■ INSTRUCTIONS FOR THE TASK
Transcribe only the lines in the data below falling between the line with "Was im Kurs inklusive ist" and the line with "Bedeutung. Dieser Artikel", including those two lines, and leave out any picture.

*** RECORDS FOR THIS EXERCISE Section Begins ***

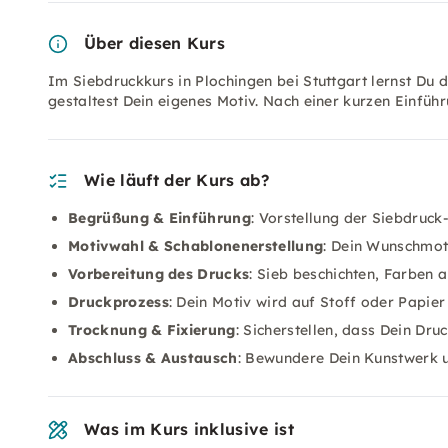
Über diesen Kurs
Im Siebdruckkurs in Plochingen bei Stuttgart lernst Du 
gestaltest Dein eigenes Motiv. Nach einer kurzen Einfüh
Wie läuft der Kurs ab?
Begrüßung & Einführung
: Vorstellung der Siebdruck
Motivwahl & Schablonenerstellung
: Dein Wunschmoti
Vorbereitung des Drucks
: Sieb beschichten, Farben
Druckprozess
: Dein Motiv wird auf Stoff oder Papie
Trocknung & Fixierung
: Sicherstellen, dass Dein Dru
Abschluss & Austausch
: Bewundere Dein Kunstwerk 
Was im Kurs inklusive ist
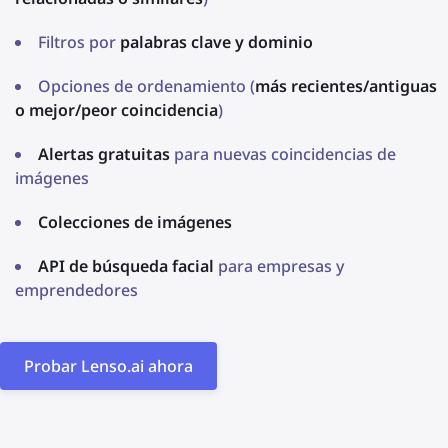
Filtros por
palabras clave y dominio
Opciones de ordenamiento (
más recientes/antiguas
o mejor/peor coincidencia
)
Alertas gratuitas
para nuevas coincidencias de
imágenes
Colecciones de imágenes
API de búsqueda facial
para empresas y
emprendedores
Probar Lenso.ai ahora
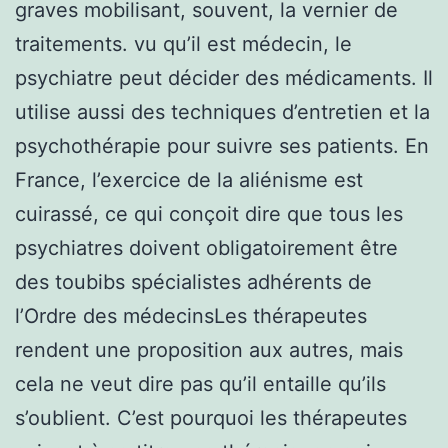
graves mobilisant, souvent, la vernier de
traitements. vu qu’il est médecin, le
psychiatre peut décider des médicaments. Il
utilise aussi des techniques d’entretien et la
psychothérapie pour suivre ses patients. En
France, l’exercice de la aliénisme est
cuirassé, ce qui conçoit dire que tous les
psychiatres doivent obligatoirement être
des toubibs spécialistes adhérents de
l’Ordre des médecinsLes thérapeutes
rendent une proposition aux autres, mais
cela ne veut dire pas qu’il entaille qu’ils
s’oublient. C’est pourquoi les thérapeutes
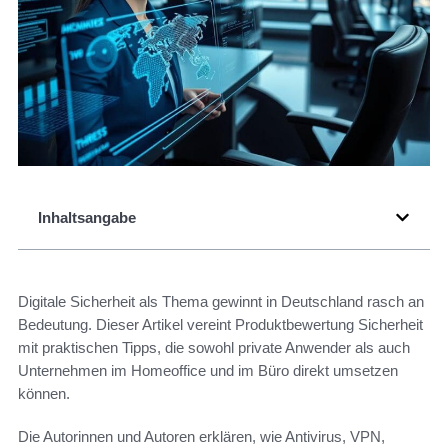
Inhaltsangabe
Digitale Sicherheit als Thema gewinnt in Deutschland rasch an
Bedeutung. Dieser Artikel vereint Produktbewertung Sicherheit
mit praktischen Tipps, die sowohl private Anwender als auch
Unternehmen im Homeoffice und im Büro direkt umsetzen
können.
Die Autorinnen und Autoren erklären, wie Antivirus, VPN,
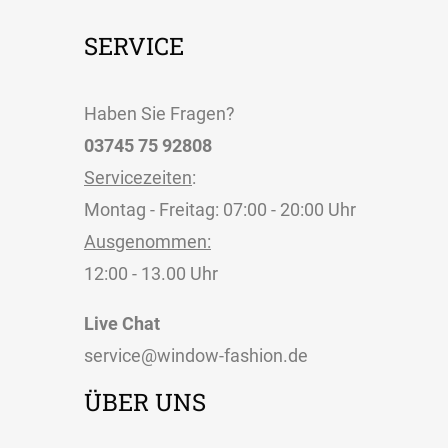
SERVICE
Haben Sie Fragen?
03745 75 92808
Servicezeiten
:
Montag - Freitag: 07:00 - 20:00 Uhr
Ausgenommen:
12:00 - 13.00 Uhr
Live Chat
service@window-fashion.de
ÜBER UNS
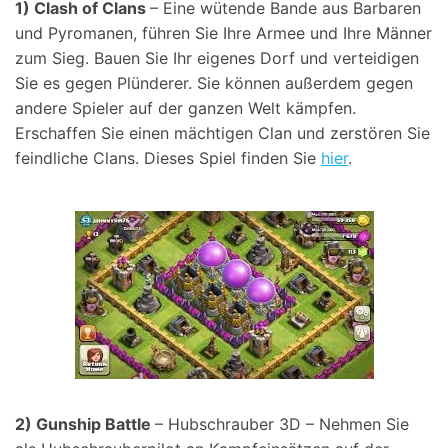
1) Clash of Clans
– Eine wütende Bande aus Barbaren
und Pyromanen, führen Sie Ihre Armee und Ihre Männer
zum Sieg. Bauen Sie Ihr eigenes Dorf und verteidigen
Sie es gegen Plünderer. Sie können außerdem gegen
andere Spieler auf der ganzen Welt kämpfen.
Erschaffen Sie einen mächtigen Clan und zerstören Sie
feindliche Clans. Dieses Spiel finden Sie
hier
.
2) Gunship Battle
– Hubschrauber 3D – Nehmen Sie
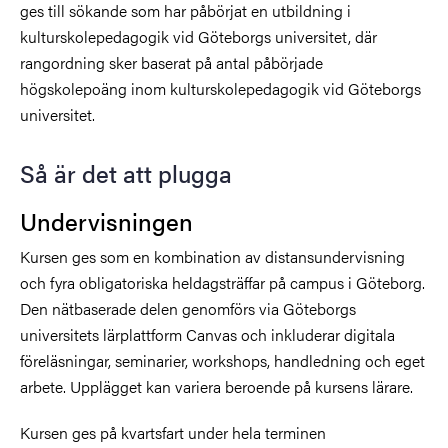
ges till sökande som har påbörjat en utbildning i
kulturskolepedagogik vid Göteborgs universitet, där
rangordning sker baserat på antal påbörjade
högskolepoäng inom kulturskolepedagogik vid Göteborgs
universitet.
Så är det att plugga
Undervisningen
Kursen ges som en kombination av distansundervisning
och fyra obligatoriska heldagsträffar på campus i Göteborg.
Den nätbaserade delen genomförs via Göteborgs
universitets lärplattform Canvas och inkluderar digitala
föreläsningar, seminarier, workshops, handledning och eget
arbete. Upplägget kan variera beroende på kursens lärare.
Kursen ges på kvartsfart under hela terminen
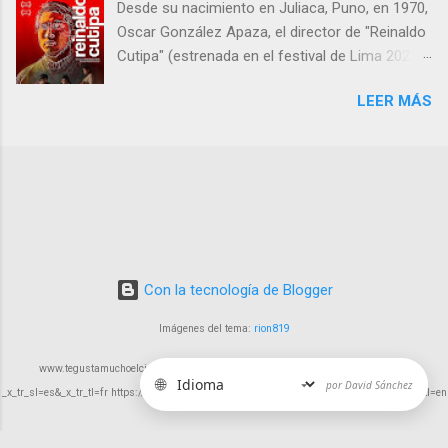
Desde su nacimiento en Juliaca, Puno, en 1970,
aunque no exentas de algunos tropiezos.
Oscar González Apaza, el director de "Reinaldo
Cutipa" (estrenada en el festival de Lima 2023,
en cines 22 febrero 2024) , ha estado inmerso
LEER MÁS
en la búsqueda de expresar las complejidades y
desafíos que enfrenta la humanidad a través
del cine.
Con la tecnología de Blogger
Imágenes del tema:
rion819
www.tegustamuchoelcine.com https://tegustamuchoelcine-com.translate.goog/?
🌐
por David Sánchez
_x_tr_sl=es&_x_tr_tl=fr https://tegustamuchoelcine-com.translate.goog/?_x_tr_sl=es&_x_tr_tl=en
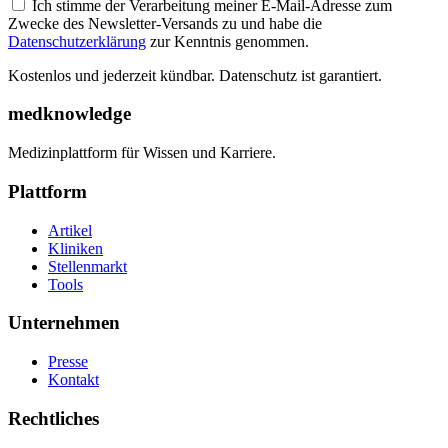
Ich stimme der Verarbeitung meiner E-Mail-Adresse zum
Zwecke des Newsletter-Versands zu und habe die
Datenschutzerklärung
zur Kenntnis genommen.
Kostenlos und jederzeit kündbar. Datenschutz ist garantiert.
medknowledge
Medizinplattform für Wissen und Karriere.
Plattform
Artikel
Kliniken
Stellenmarkt
Tools
Unternehmen
Presse
Kontakt
Rechtliches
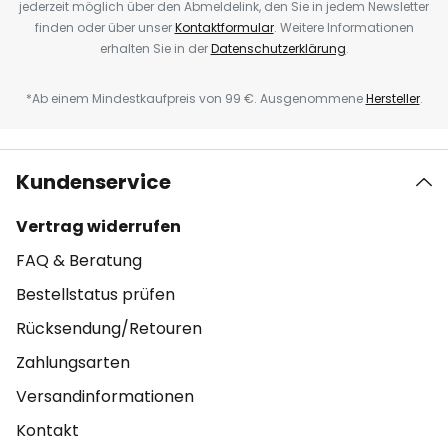
jederzeit möglich über den Abmeldelink, den Sie in jedem Newsletter
finden oder über unser
Kontaktformular
. Weitere Informationen
erhalten Sie in der
Datenschutzerklärung
.
*Ab einem Mindestkaufpreis von 99 €. Ausgenommene
Hersteller
.
Kundenservice
Vertrag widerrufen
FAQ & Beratung
Bestellstatus prüfen
Rücksendung/Retouren
Zahlungsarten
Versandinformationen
Kontakt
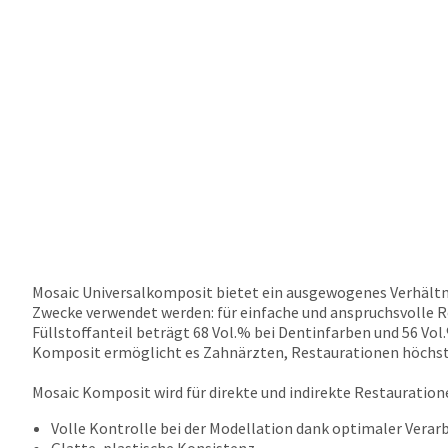
Mosaic Universalkomposit bietet ein ausgewogenes Verhältnis
Zwecke verwendet werden: für einfache und anspruchsvolle R
Füllstoffanteil beträgt 68 Vol.% bei Dentinfarben und 56 Vo
Komposit ermöglicht es Zahnärzten, Restaurationen höchste
Mosaic Komposit wird für direkte und indirekte Restauration
Volle Kontrolle bei der Modellation dank optimaler Vera
Glatte, plastische Konsistenz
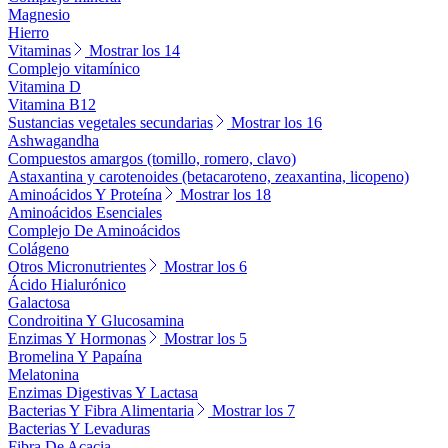
Magnesio
Hierro
Vitaminas
Mostrar los 14
Complejo vitamínico
Vitamina D
Vitamina B12
Sustancias vegetales secundarias
Mostrar los 16
Ashwagandha
Compuestos amargos (tomillo, romero, clavo)
Astaxantina y carotenoides (betacaroteno, zeaxantina, licopeno)
Aminoácidos Y Proteína
Mostrar los 18
Aminoácidos Esenciales
Complejo De Aminoácidos
Colágeno
Otros Micronutrientes
Mostrar los 6
Ácido Hialurónico
Galactosa
Condroitina Y Glucosamina
Enzimas Y Hormonas
Mostrar los 5
Bromelina Y Papaína
Melatonina
Enzimas Digestivas Y Lactasa
Bacterias Y Fibra Alimentaria
Mostrar los 7
Bacterias Y Levaduras
Fibra De Acacia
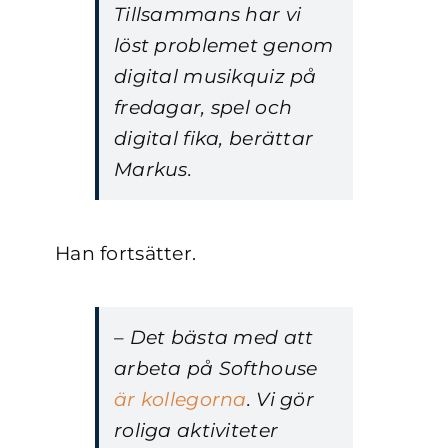
Tillsammans har vi
löst problemet genom
digital musikquiz på
fredagar, spel och
digital fika, berättar
Markus.
Han fortsätter.
– Det bästa med att
arbeta på Softhouse
är kollegorna
. Vi gör
roliga aktiviteter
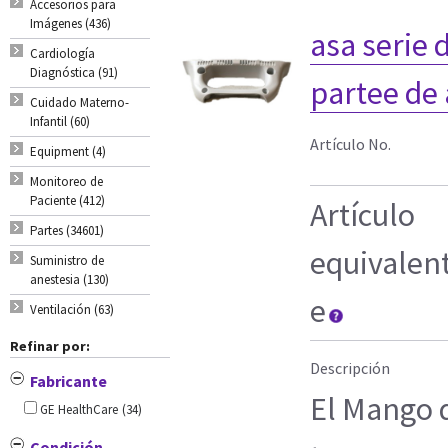
Accesorios para
Imágenes (436)
asa serie 
Cardiología
Diagnóstica (91)
partee de 
Cuidado Materno-
Infantil (60)
Artículo No.
Equipment (4)
Monitoreo de
Paciente (412)
Artículo
Partes (34601)
equivalen
Suministro de
anestesia (130)
e
Ventilación (63)
Refinar por:
Descripción
Fabricante
El Mango 
GE HealthCare
(34)
Condición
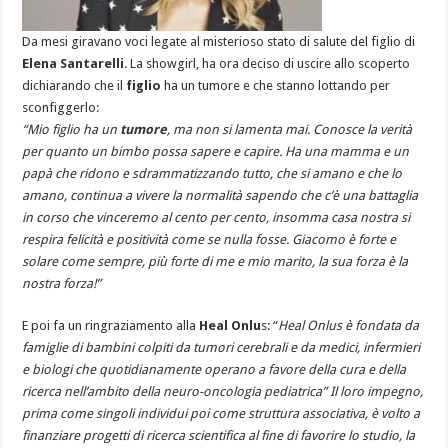
Da mesi giravano voci legate al misterioso stato di salute del figlio di
Elena Santarelli
. La showgirl, ha ora deciso di uscire allo scoperto
dichiarando che il
figlio
ha un tumore e che stanno lottando per
sconfiggerlo:
“Mio figlio ha un
tumore
, ma non si lamenta mai. Conosce la verità
per quanto un bimbo possa sapere e capire. Ha una mamma e un
papà che ridono e sdrammatizzando tutto, che si amano e che lo
amano, continua a vivere la normalità sapendo che c’è una battaglia
in corso che vinceremo al cento per cento, insomma casa nostra si
respira felicità e positività come se nulla fosse. Giacomo è forte e
solare come sempre, più forte di me e mio marito, la sua forza è la
nostra forza!”
E poi fa un ringraziamento alla
Heal Onlu
s: “
Heal Onlus è fondata da
famiglie di bambini colpiti da tumori cerebrali e da medici, infermieri
e biologi che quotidianamente operano a favore della cura e della
ricerca nell’ambito della neuro-oncologia pediatrica” Il loro impegno,
prima come singoli individui poi come struttura associativa, è volto a
finanziare progetti di ricerca scientifica al fine di favorire lo studio, la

*** RECORDS FOR THIS EXERCISE Section Ends ***

■ ANSWER
Was im Kurs inklusive ist
Filtros por
palabras clave y dominio
Opciones de ordenamiento (
más recientes/antiguas
o mejor/peor coincidencia
)
Alertas gratuitas
para nuevas coincidencias de
imágenes
Colecciones de imágenes
API de búsqueda facial
para empresas y
emprendedores
Probar Lenso.ai ahora
graves mobilisant, souvent, la vernier de
traitements. vu qu’il est médecin, le
psychiatre peut décider des médicaments. Il
utilise aussi des techniques d’entretien et la
psychothérapie pour suivre ses patients. En
France, l’exercice de la aliénisme est
cuirassé, ce qui conçoit dire que tous les
psychiatres doivent obligatoirement être
des toubibs spécialistes adhérents de
l’Ordre des médecinsLes thérapeutes
rendent une proposition aux autres, mais
cela ne veut dire pas qu’il entaille qu’ils
s’oublient. C’est pourquoi les thérapeutes
Inhaltsangabe
Digitale Sicherheit als Thema gewinnt in Deutschland rasch an
Bedeutung. Dieser Artikel vereint Produktbewertung Sicherheit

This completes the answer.